My thirty-one reasons for not blogging. Thirty-one incredible reasons. Maybe someday I'll have time to tell you just how incredible. And how it is that I have fallen in love. Thirty-one more times.
About the twelve-year-old boy who trusted Jesus on just our third day together. About how he will be special to me forever.
About that first creative writing paper that I had the kids write during our first week together. About how many lives were changed as a result of that paper. About how God speaks to me.
About the story behind the phrase, "What are those?". About trust freely given, and yet easily lost. About unconditional love, and trust earned back again.
About God being in the midst of every single thing. Every single subject. Every word spoken.
About entering into His presence in prayer. About standing before the Lord boldly because we're covered with the Blood of Jesus. About the hand motion that indicates that, and about a holy Father who sees us as sinless through that amazing covering.
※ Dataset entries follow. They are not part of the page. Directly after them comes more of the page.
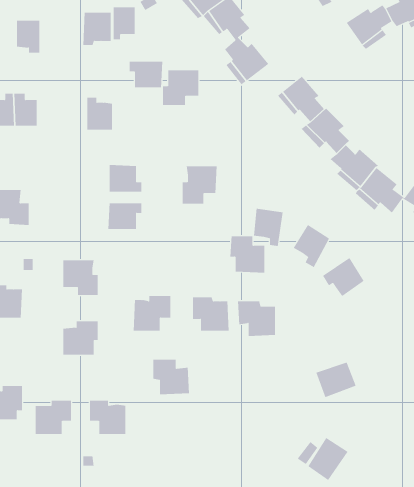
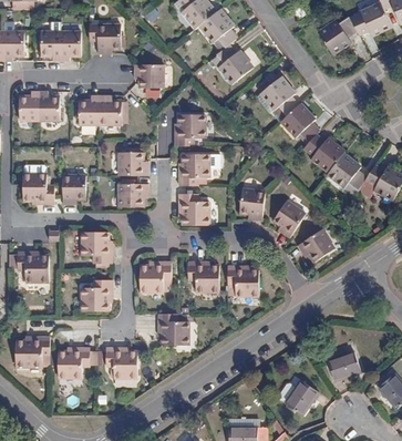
building: [113,7,135,40] -> [61,30,80,58]
building: [162,70,199,106] -> [175,115,206,145]
building: none -> [80,94,100,122]
building: none -> [62,174,84,202]
building: [229,236,265,273] -> [178,192,208,223]
building: [315,362,356,398] -> [327,351,361,381]

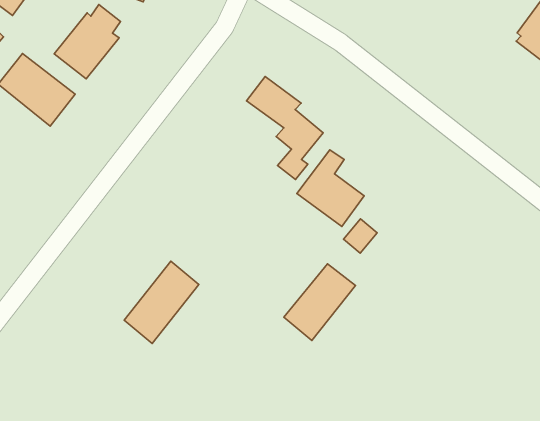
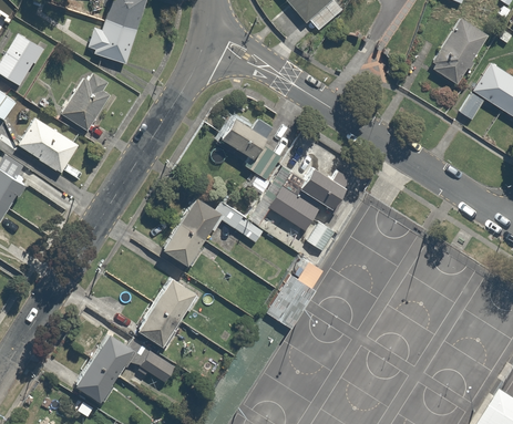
building: none -> [295,164,341,208]
building: none -> [161,194,264,261]
building: none -> [75,325,176,399]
About taking the kids with me as we stand before the Father, and about teaching them to go boldly before Him on their own. About how we are joint heirs with Jesus, and that God sees us in the same way that He sees His Son, because of Him. About how we can call Him Daddy.
About how the Bible is not a subject that is taught for a few minutes after pledges. That the Bible is the pure and perfect inspired Word of God and that it is ingrained in and a part of everything we say or think or do. About how important it is to hide it in our heart so that it's possible not to sin against Him.
Big doings going on in Mrs. Olszewski's sixth grade class. It takes my all in all. Sometimes I can barely breathe. I cannot blog. But all is well. I am rich and happy and blessed beyond all measure.